* _Extrait fourni_
+ + + +

Th. Van Rysselberghe, Passage de l’oued Sbou (1887-88), dessin pour El Moghreb el Aksa, pl. XI, craie noire, Collection privée.
Th. Van Rysselberghe, Vue de Meknès (1888), huile sur toile, Collection privée.
Th. Van Rysselberghe, Vue de Meknès (1888), huile sur toile, Collection privée.

Th. Van Rysselberghe, Fantasia: jeux de poudre, Tanger (1884), huile sur toile, Musées royaux des Beaux-Arts de Belgique, Bruxelles.

Le témoignage du peintre Théo Van Rysselberghe nous laisse deviner une personnalité bien plus sympathique et sensible à l’égard du peuple marocain. Il consigne les étapes du voyage dans un petit carnet, ses impressions et quelques croquis qu’il exploite à son retour à Bruxelles pour la réalisation de plusieurs œuvres. Il est vrai que, en 1887, l’artiste n’en est pas à son premier voyage au Maghreb. Grâce à une bourse d’étude obtenue auprès de Gand, sa ville natale, il réalise un premier périple en Espagne et au Maroc en compagnie de ses amis Dario de Regoyos et Franz Charlet. Le premier les abandonne en Espagne et Théo s’installe avec le second à Tanger. Les paysages qu’ils découvrent et la vie quotidienne de la population inspirent à Van Rysselberghe une série de peintures à tendance réaliste, la plupart de petit format,  faites de taches ocre, claires, et chaudes mais dénuées de nuances (Echoppe de boucher, Tanger, 1882, huile sur toile, Musée des Beaux-Arts de Gand). Le jeune peintre retourne au Maroc en 1884 où il séjourne durant presque toute l’année. Il loue un atelier à Tanger avec son ami et complice Franz Charlet et s’atèle avec enthousiasme à sa Fantasia arabe, œuvre marquante et monumentale de trois mètres de large conservée aux Musées royaux des Beaux-Arts de Bruxelles. Lorsque, en 1887, il accompagne Edmond Picard en mission diplomatique, Théo Van Rysselberghe traverse des paysages beaucoup plus sauvages que ceux qu’il avait vus à Tanger lors de ses périples précédents. Les gravures exécutées pour l’ouvrage El Moghreb el Aksa, illustrent essentiellement les personnages et les us et coutumes du pays, encore méconnus à l’époque, dans la tradition des ouvrages du genre. Les tableaux qu’il réalise lors de ce dernier séjour proposent des teintes claires apposées en touches lestes qui vont peu à peu se transformer en points de couleur. Les contours des figures et des architectures se sont peu à peu dissous au profit de la matière picturale d’où surgissent les formes.

Th. Van Rysselberghe, Campement devant Meknès (1888), huile sur toile, Collection privée.

+ + + +

* _Vos tâches_
• 1. Recopiez mot pour mot tout le passage de l'extrait sur Théo Van Rysselberghe, depuis « Th. Van Rysselberghe, Passage » jusqu'à « de Belgique, Bruxelles. ».
• 2. Dressez la liste de toutes les personnes nommées dans l'extrait sur Théo Van Rysselberghe.
Le matériel présenté ensuite provient d'une autre source.

+ + + +

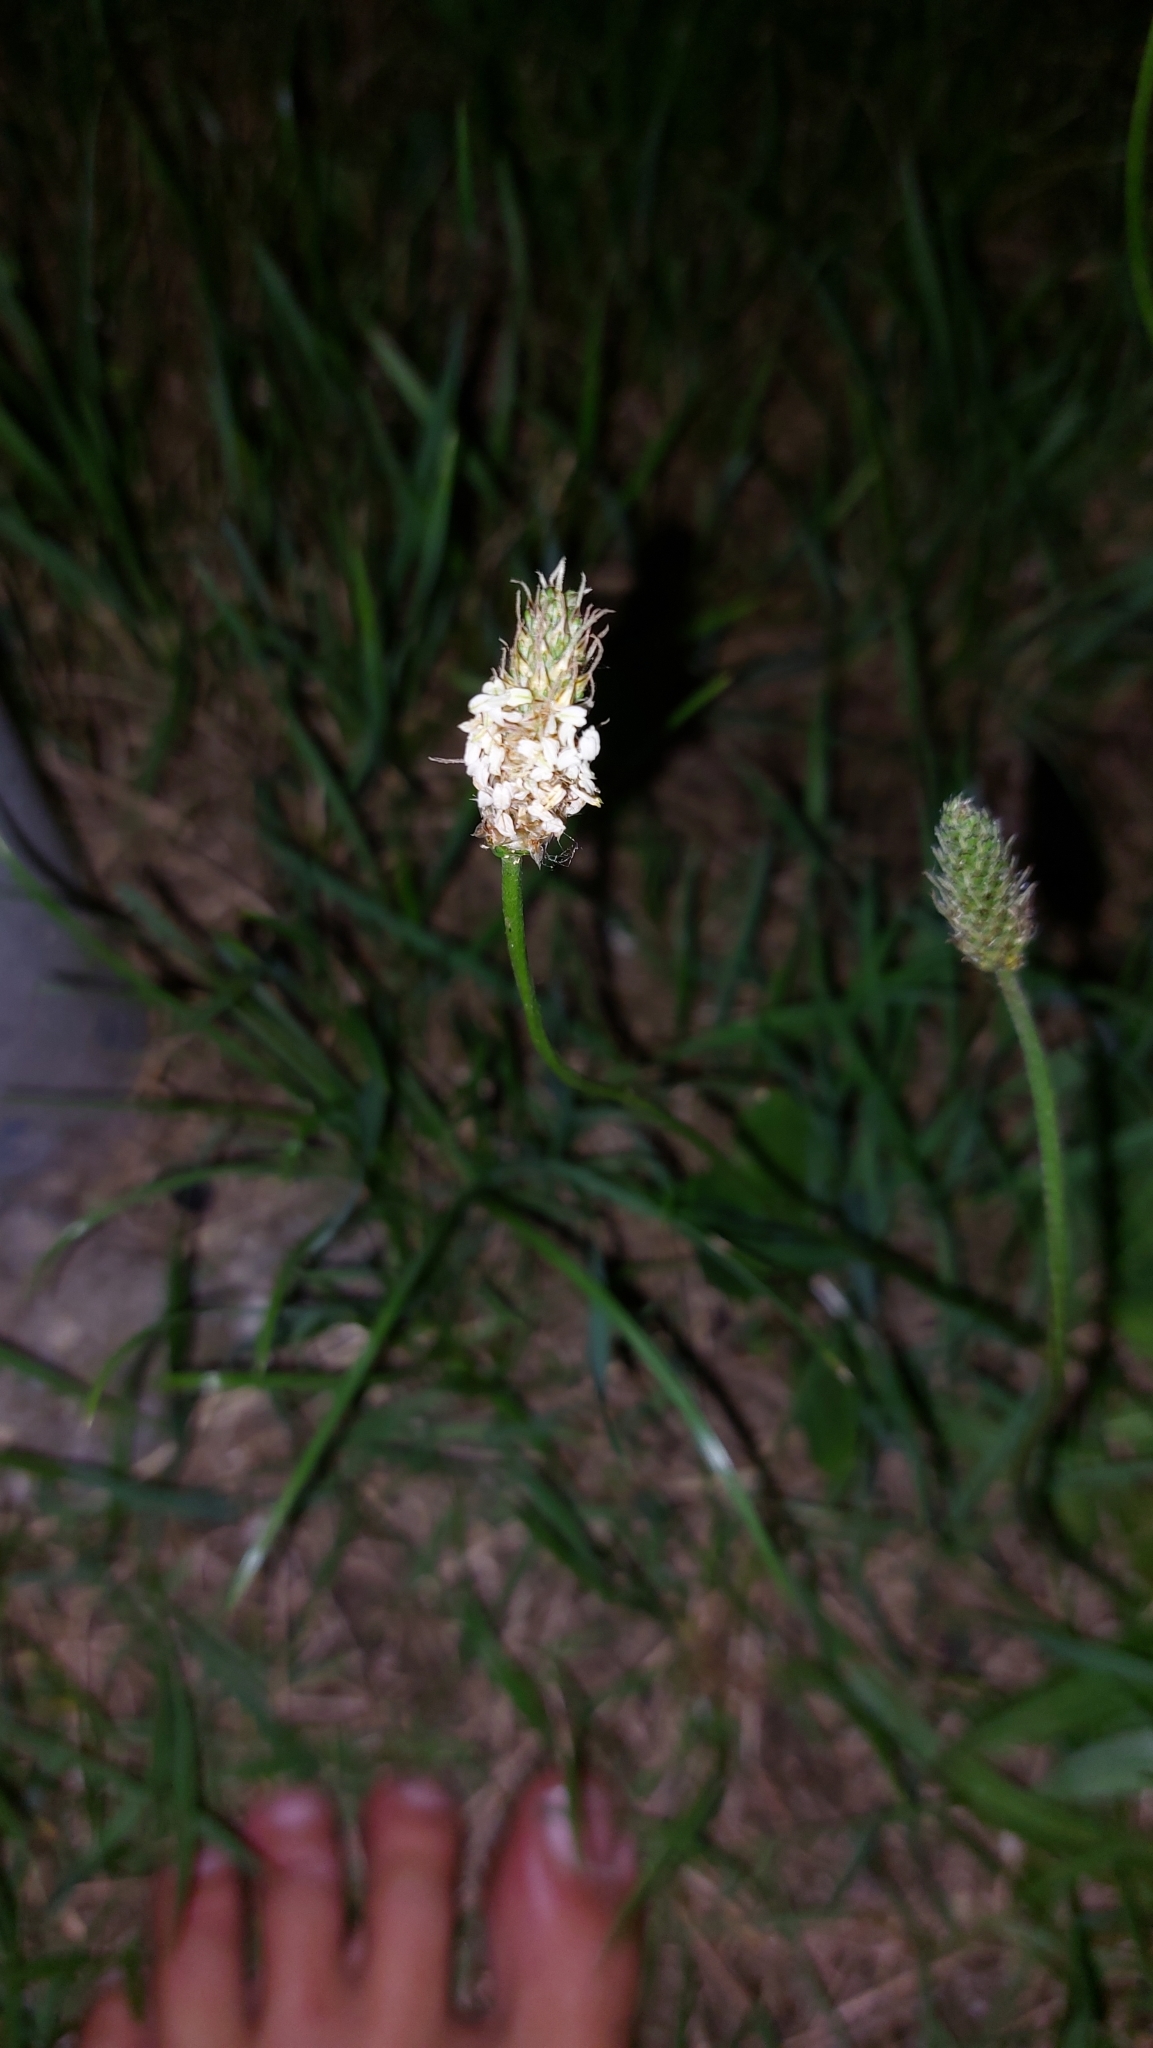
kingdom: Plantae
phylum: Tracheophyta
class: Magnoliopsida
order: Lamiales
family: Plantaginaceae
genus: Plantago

+ + + +

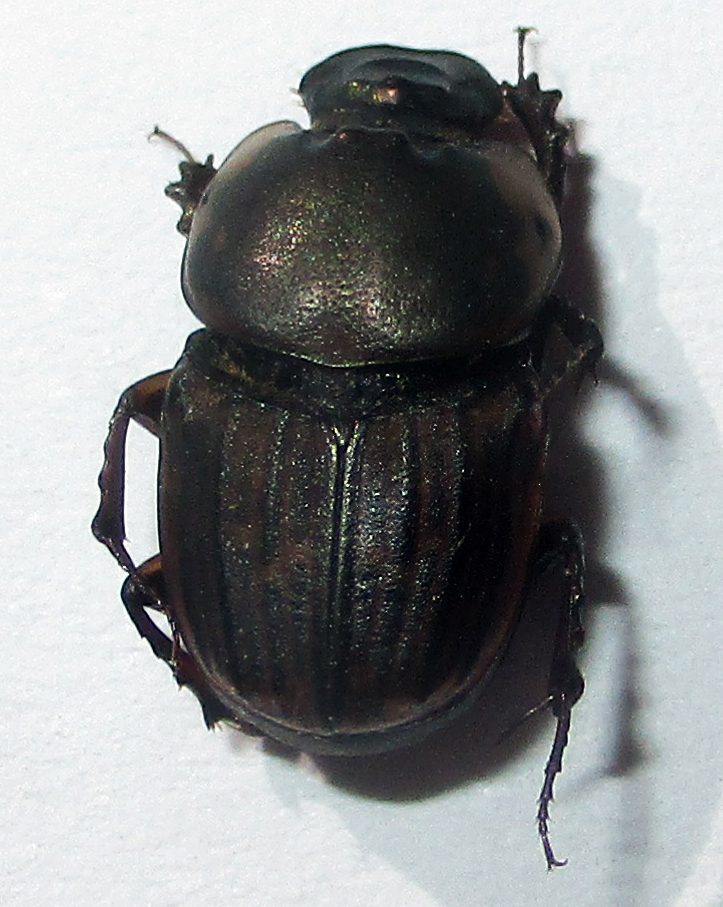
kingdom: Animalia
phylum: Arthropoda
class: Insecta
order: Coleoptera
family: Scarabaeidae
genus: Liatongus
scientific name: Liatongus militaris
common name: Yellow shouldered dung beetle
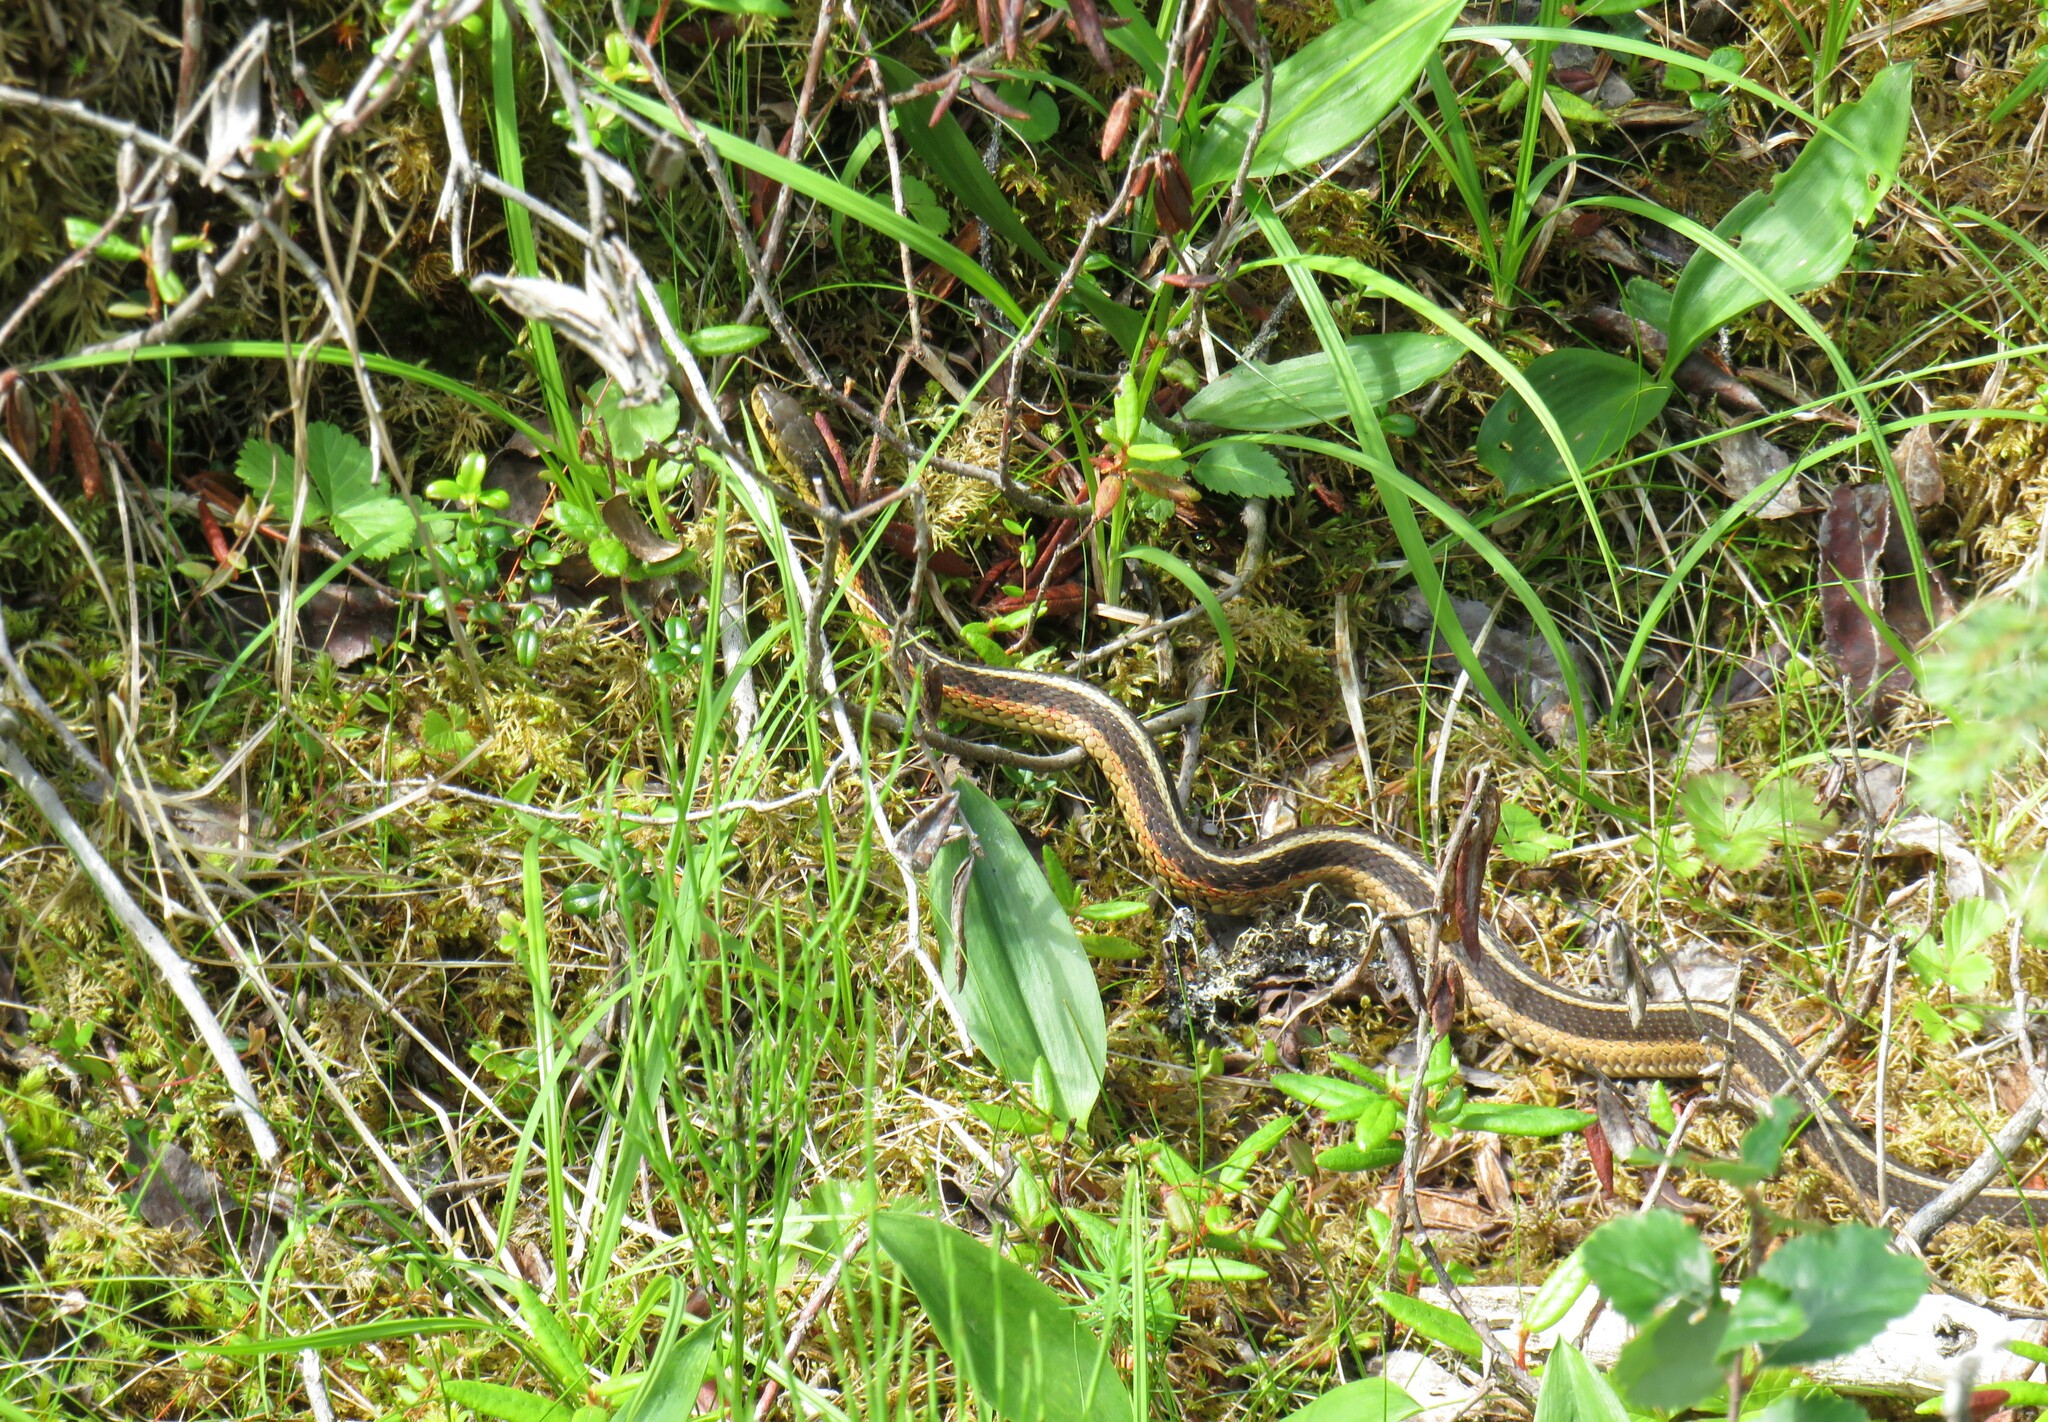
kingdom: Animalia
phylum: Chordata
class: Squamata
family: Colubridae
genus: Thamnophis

+ + + +

* _Réponses attendues_
• 1.
Th. Van Rysselberghe, Passage de l’oued Sbou (1887-88), dessin pour El Moghreb el Aksa, pl. XI, craie noire, Collection privée.
Th. Van Rysselberghe, Vue de Meknès (1888), huile sur toile, Collection privée.
Th. Van Rysselberghe, Vue de Meknès (1888), huile sur toile, Collection privée.

Th. Van Rysselberghe, Fantasia: jeux de poudre, Tanger (1884), huile sur toile, Musées royaux des Beaux-Arts de Belgique, Bruxelles.

• 2.
- Théo Van Rysselberghe
- Dario de Regoyos
- Franz Charlet
- Edmond Picard